____ ARTICLE

Field	Type	Required	Indexed	Validation	Notes
`$id`	string	✓	PK	UUID v4	Auto-generated
`user_id`	string	✓	unique	FK users.$id	User (one location per user)
`coarse_cell`	string	✓	✓	geohash length 5	~5km precision (e.g., "u33d8")
`country`	string	✓	✓	ISO 3166-1 alpha-2	Country code
`updated_at`	datetime	✓	✓	ISO 8601	Last location update

Indexes

user_id (unique)
coarse_cell + updated_at (compound, for proximity queries)
country (for country-level analytics)

Privacy Rules

Only created if user consent.location.granted = true
Deleted immediately if consent revoked
Max update frequency: 1/hour (prevent tracking)

8. Matches Collection

Collection ID: matches Description: Cached similarity scores between users

Fields

Field	Type	Required	Indexed	Validation	Notes
`$id`	string	✓	PK	UUID v4	Auto-generated
`user_id`	string	✓	✓	FK users.$id	User A
`other_id`	string	✓	✓	FK users.$id	User B
`score`	float	✓	✓	0.0-1.0	Similarity score
`band`	string	✓	✓	enum: "very_similar", "similar", "some_overlap"	Display category
`shared_traits`	array[object]	✓	-	Max 3	Top shared dimensions
`computed_at`	datetime	✓	✓	ISO 8601	Cache timestamp

Shared Traits Schema

[
  {
    "dimension": "Openness",
    "score_a": 0.85,
    "score_b": 0.88,
    "delta": 0.03
  }
]

Indexes

user_id + score desc (compound, for "most similar to me" queries)

________
____ INFORMATION SUPPLIED

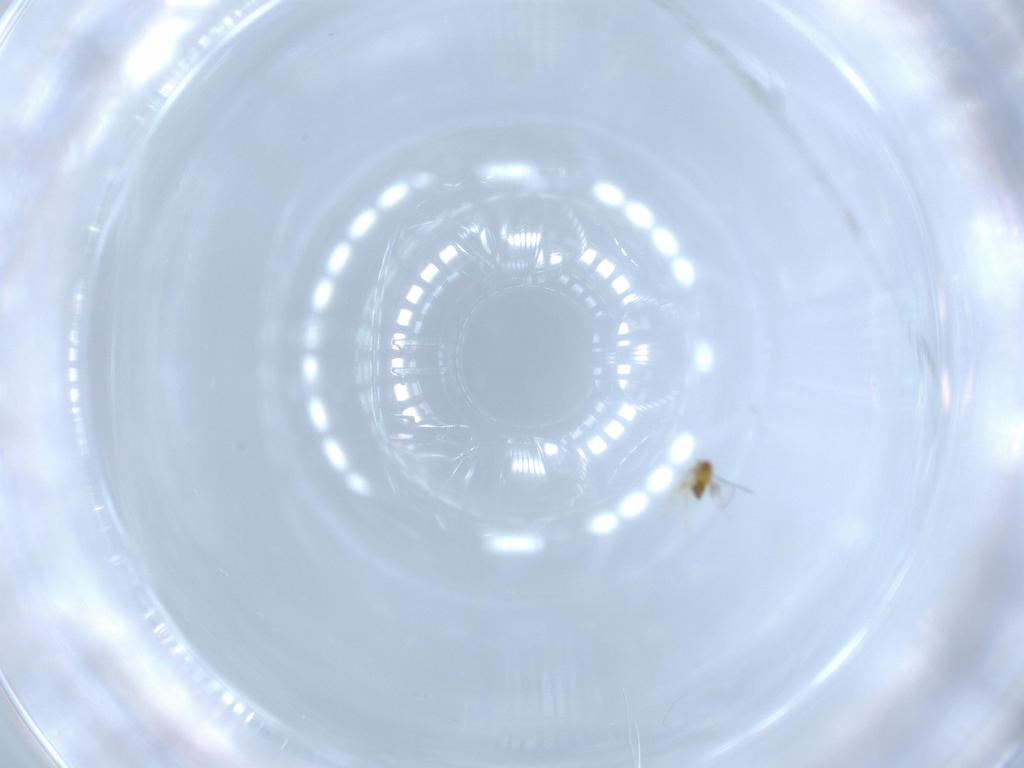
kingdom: Animalia
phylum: Arthropoda
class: Insecta
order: Hymenoptera
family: Trichogrammatidae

________

WHAT TO DO »
[A] According to the schema, what is the maximum frequency for a location update?
[B] Rewrite the stretch of the schema from "country (for country-level" through "1/hour (prevent tracking)", replacing "revoked" with "withdrawn".
The rows have no connection to the schema.

WRITTEN ANSWERS »
[A] Once per hour, to prevent tracking.

[B]
country (for country-level analytics)

Privacy Rules

Only created if user consent.location.granted = true
Deleted immediately if consent withdrawn
Max update frequency: 1/hour (prevent tracking)